- IATA: LLX; ICAO: KCDA; FAA LID: CDA;

Summary
- Airport type: Public
- Owner: State of Vermont
- Serves: Caledonia County
- Location: Lyndonville, Vermont
- Elevation AMSL: 1,188 ft (362 m)
- Coordinates: 44°34′09″N 072°01′05″W﻿ / ﻿44.56917°N 72.01806°W
- Website: vtrans.vermont.gov/aviation/airports/caledonia-county

Map
- Interactive map of Caledonia County Airport

Runways
| Direction | Length |  | Surface |
| ft | m |
| 2/20 | 3,300 | 1,006 | Asphalt |

Statistics (2007)
- Aircraft operations: 4,690
- Based aircraft: 18
- Source: Federal Aviation Administration

= Caledonia County Airport =

Airport in Lyndonville, Vermont, US

Caledonia County Airport is a state-owned public-use airport located three nautical miles (6 km) north of the central business district of Lyndonville, a village in Caledonia County, Vermont, United States. It is also known as Caledonia County State Airport.

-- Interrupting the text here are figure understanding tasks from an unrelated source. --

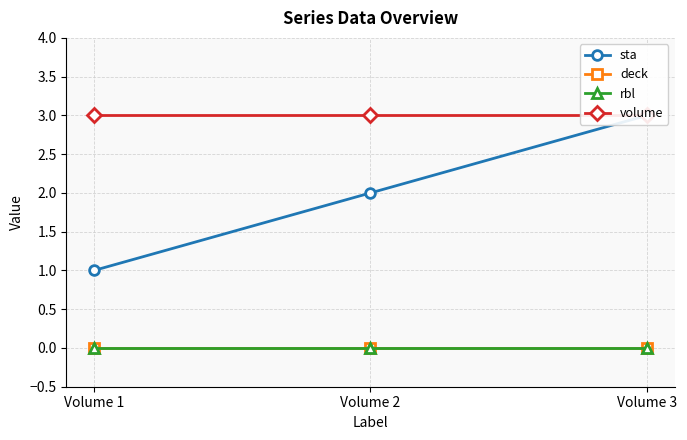

Reading right to left, extract all data points from this chart.

sta: 3	2	1
deck: 0	0	0
rbl: 0	0	0
volume: 3	3	3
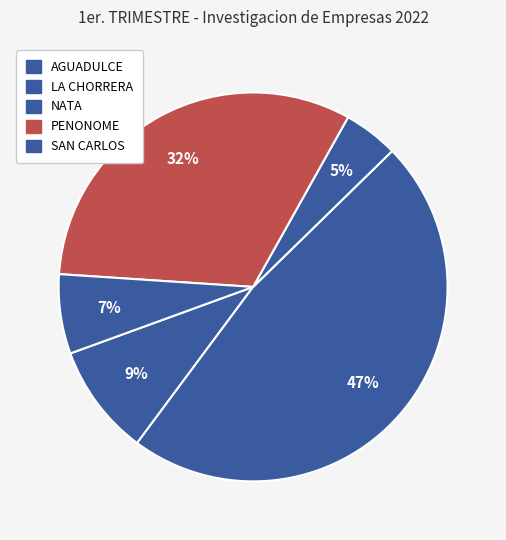

Is it true that NATA is 5% of the pie?

True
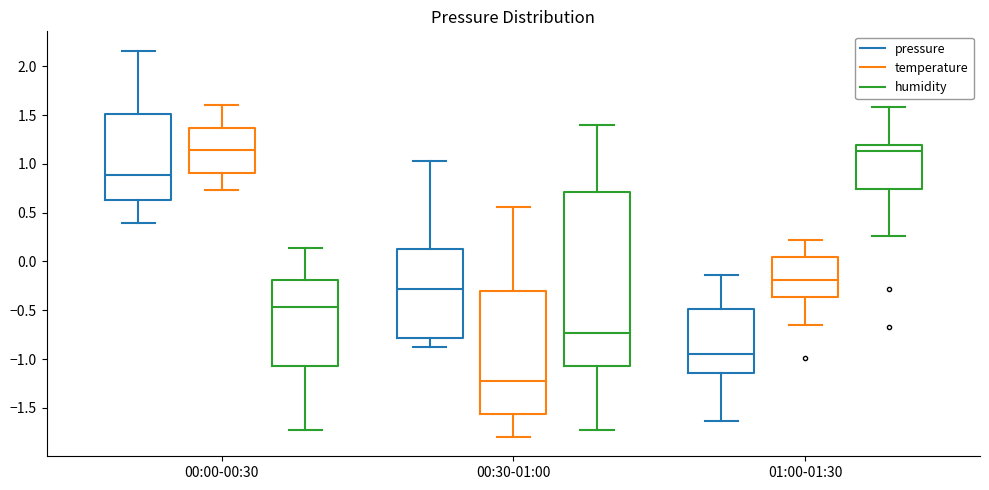

Reading left to right, transcribe this box plot: for each box, give where its median line is, the range the box spans, and where its two whiskers end, as read against the y-axis. The values are not printed on the chart, so give them approximately, as read against the axis.

00:00-00:30 (pressure): median 0.90, box 0.65 to 1.50, whiskers 0.40 to 2.15
00:00-00:30 (temperature): median 1.15, box 0.90 to 1.35, whiskers 0.75 to 1.60
00:00-00:30 (humidity): median -0.45, box -1.05 to -0.20, whiskers -1.75 to 0.15
00:30-01:00 (pressure): median -0.30, box -0.80 to 0.10, whiskers -0.90 to 1.05
00:30-01:00 (temperature): median -1.20, box -1.55 to -0.30, whiskers -1.80 to 0.55
00:30-01:00 (humidity): median -0.75, box -1.05 to 0.70, whiskers -1.75 to 1.40
01:00-01:30 (pressure): median -0.95, box -1.15 to -0.50, whiskers -1.65 to -0.15
01:00-01:30 (temperature): median -0.20, box -0.35 to 0.05, whiskers -0.65 to 0.20
01:00-01:30 (humidity): median 1.15, box 0.75 to 1.20, whiskers 0.25 to 1.60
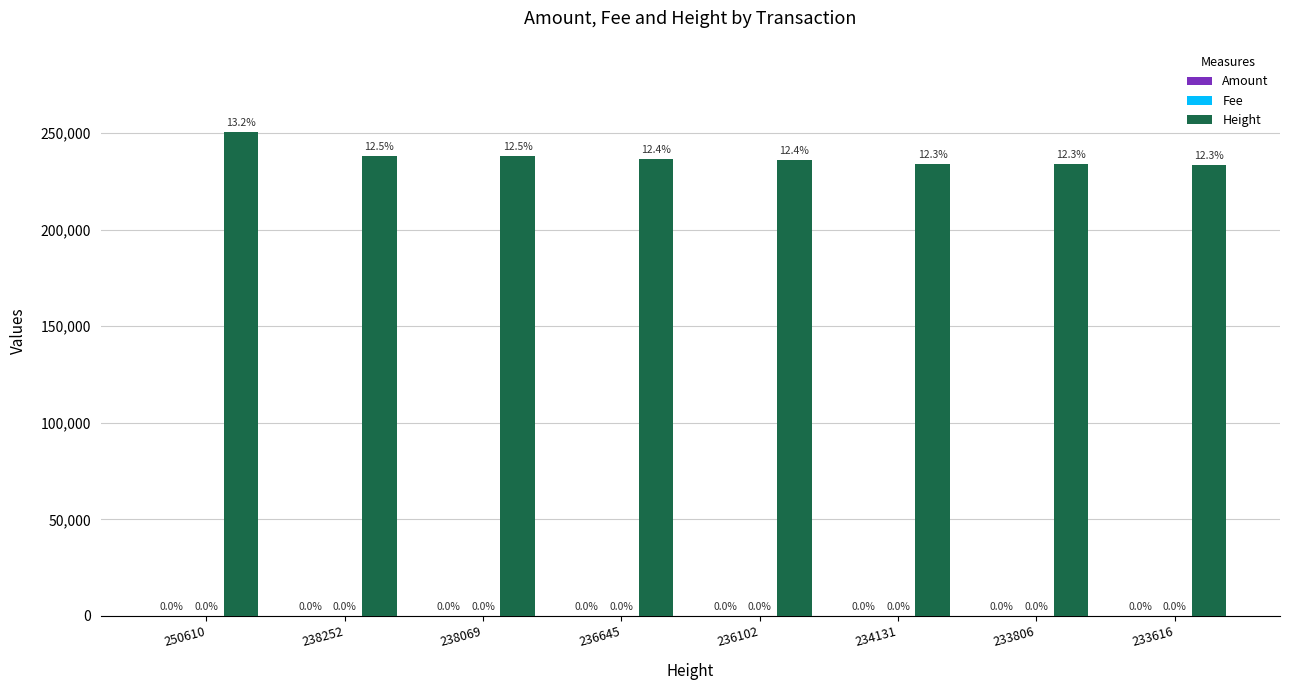

Reading left to right, what are all the values shown in this chart?

Amount: 34	5	5	5	5	5	5	5
Fee: 1	1	1	1	1	1	1	1
Height: 250610	238252	238069	236645	236102	234131	233806	233616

Although most U.S. airports use the same three-letter location identifier for the FAA and IATA, this airport is assigned CDA by the FAA and LLX by the IATA (which assigned CDA to Cooinda, Northern Territory, Australia).

== Facilities and aircraft ==
Caledonia County Airport covers an area of 78 acre at an elevation of 1,188 feet (362 m) above mean sea level. It has one asphalt paved runway designated 2/20 which measures 3,300 by 60 feet (1,006 x 18 m).

For the 12-month period ending December 12, 2007, the airport had 4,690 aircraft operations, an average of 12 per day: 97% general aviation, 2% air taxi and 1% military. At that time there were 18 aircraft based at this airport, all single-engine.